Service Mesh (ASM) は、包括的な認証と承認の構成をサポートしています。また、HTTP および gRPC ベースのカスタム承認サービスや承認プロセスなど、柔軟な拡張機能も提供します。このトピックでは、HTTP ベースのカスタム承認サービスを開発する方法について説明します。
背景情報
ASM では、ゲートウェイで JWT ベースの要求認証を構成して、要求 ID を認証できます。JWT は JSON Web Token の略です。ASM インスタンスでは、デフォルトで相互 TLS (mTLS) 証明書を使用して要求の ID を認証します。要求の ID を確認した後、承認ポリシーを使用して要求の動作を制限できます。前述の標準機能に加えて、ASM はカスタム承認サービスもサポートしています。次の図は、カスタム承認サービスの全体的なプロセスを示しています。
HTTP を使用してカスタム承認サービスに接続するようにデータを構成すると、メッシュプロキシ (ゲートウェイまたはサイドカープロキシ) は受信したリクエスト情報を HTTP ベースの認証リクエストに記入し、そのリクエストをカスタム承認サービスに送信します。カスタム承認サービスは、リクエストを許可するかどうかを決定します。
カスタム承認サービスがステータスコード 200 を返した場合、リクエストは検証に合格し、許可される必要があります。
カスタム承認サービスがステータスコード 5xx を返した場合、承認サービスは異常です。リクエストは、構成に基づいて許可または拒否されます。
別のステータスコードが返された場合、検証は失敗し、リクエストは拒否される必要があります。
構成の概要
ASM コンソールで、カスタム承認サービスの定義ページでカスタム承認サービスを登録できます。登録後、承認ポリシーで承認サービスを使用するメッシュプロキシを指定できます。詳細については、「HTTP プロトコルを使用してカスタム承認サービスに接続する」をご参照ください。
HTTP ベースのカスタム承認サービスを開発する
ASM はオープンソースの Istio と互換性があります。オープンソースの Istio は、カスタム承認サービスの開発例を提供しています。このトピックで説明されている HTTP ベースのカスタム承認サービスの主要なロジックは、ServeHTTP 関数で定義されています。
// ServeHTTP は HTTP チェックリクエストを実装します。
func (s *ExtAuthzServer) ServeHTTP(response http.ResponseWriter, request *http.Request) {
body, err := io.ReadAll(request.Body)
if err != nil {
log.Printf("[HTTP] read body failed: %v", err)
}
l := fmt.Sprintf("%s %s%s, headers: %v, body: [%s]\n", request.Method, request.Host, request.URL, request.Header, returnIfNotTooLong(string(body)))

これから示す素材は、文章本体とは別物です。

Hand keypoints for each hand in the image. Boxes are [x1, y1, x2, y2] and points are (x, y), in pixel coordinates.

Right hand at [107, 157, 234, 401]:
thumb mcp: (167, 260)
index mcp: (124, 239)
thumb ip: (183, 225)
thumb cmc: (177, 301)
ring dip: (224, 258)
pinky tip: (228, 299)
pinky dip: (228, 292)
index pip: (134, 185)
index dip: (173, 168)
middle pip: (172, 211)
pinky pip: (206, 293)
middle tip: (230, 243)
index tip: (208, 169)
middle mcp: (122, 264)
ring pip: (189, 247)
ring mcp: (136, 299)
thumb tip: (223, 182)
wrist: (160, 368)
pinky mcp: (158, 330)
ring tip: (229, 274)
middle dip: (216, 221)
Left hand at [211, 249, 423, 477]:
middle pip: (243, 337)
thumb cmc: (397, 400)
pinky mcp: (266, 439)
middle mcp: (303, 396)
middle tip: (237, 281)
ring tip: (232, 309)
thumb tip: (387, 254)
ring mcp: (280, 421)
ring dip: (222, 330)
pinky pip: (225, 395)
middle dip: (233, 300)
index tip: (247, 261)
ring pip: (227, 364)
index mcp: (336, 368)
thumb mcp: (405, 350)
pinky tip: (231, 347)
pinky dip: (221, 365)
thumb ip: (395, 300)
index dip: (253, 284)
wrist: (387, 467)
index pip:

if allowedValue == request.Header.Get(checkHeader) {
log.Printf("[HTTP][allowed]: %s", l)
response.Header().Set(resultHeader, resultAllowed)
response.Header().Set(overrideHeader, request.Header.Get(overrideHeader))
response.Header().Set(receivedHeader, l)
response.WriteHeader(http.StatusOK)
} else {
log.Printf("[HTTP][denied]: %s", l)
response.Header().Set(resultHeader, resultDenied)
response.Header().Set(overrideHeader, request.Header.Get(overrideHeader))
response.Header().Set(receivedHeader, l)
response.WriteHeader(http.StatusForbidden)
_, _ = response.Write([]byte(denyBody))
}
}ご覧のとおり、この関数はリクエストのヘッダーをチェックします。ヘッダーの値が allowedValue の場合、ステータスコード 200 が返され、リクエストが許可されたことを示します。それ以外の場合、ステータスコード 403 が返され、リクエストが拒否されたことを示します。
カスタム承認サービスを構成する
前の手順で開発したカスタム承認サービスを ACK クラスタにデプロイした後、カスタム承認サービスにアクセスできます。詳細については、「HTTP プロトコルを使用してカスタム承認を実装する」をご参照ください。
この承認サービスでは、checkHeader 変数に対応するヘッダーが使用されます。したがって、カスタム承認サービスを ASM インスタンスにインポートする際に、[認証リクエスト内に元のヘッダーを保持する] パラメーターを構成する必要があります。そうしないと、対応するレスポンスを取得できません。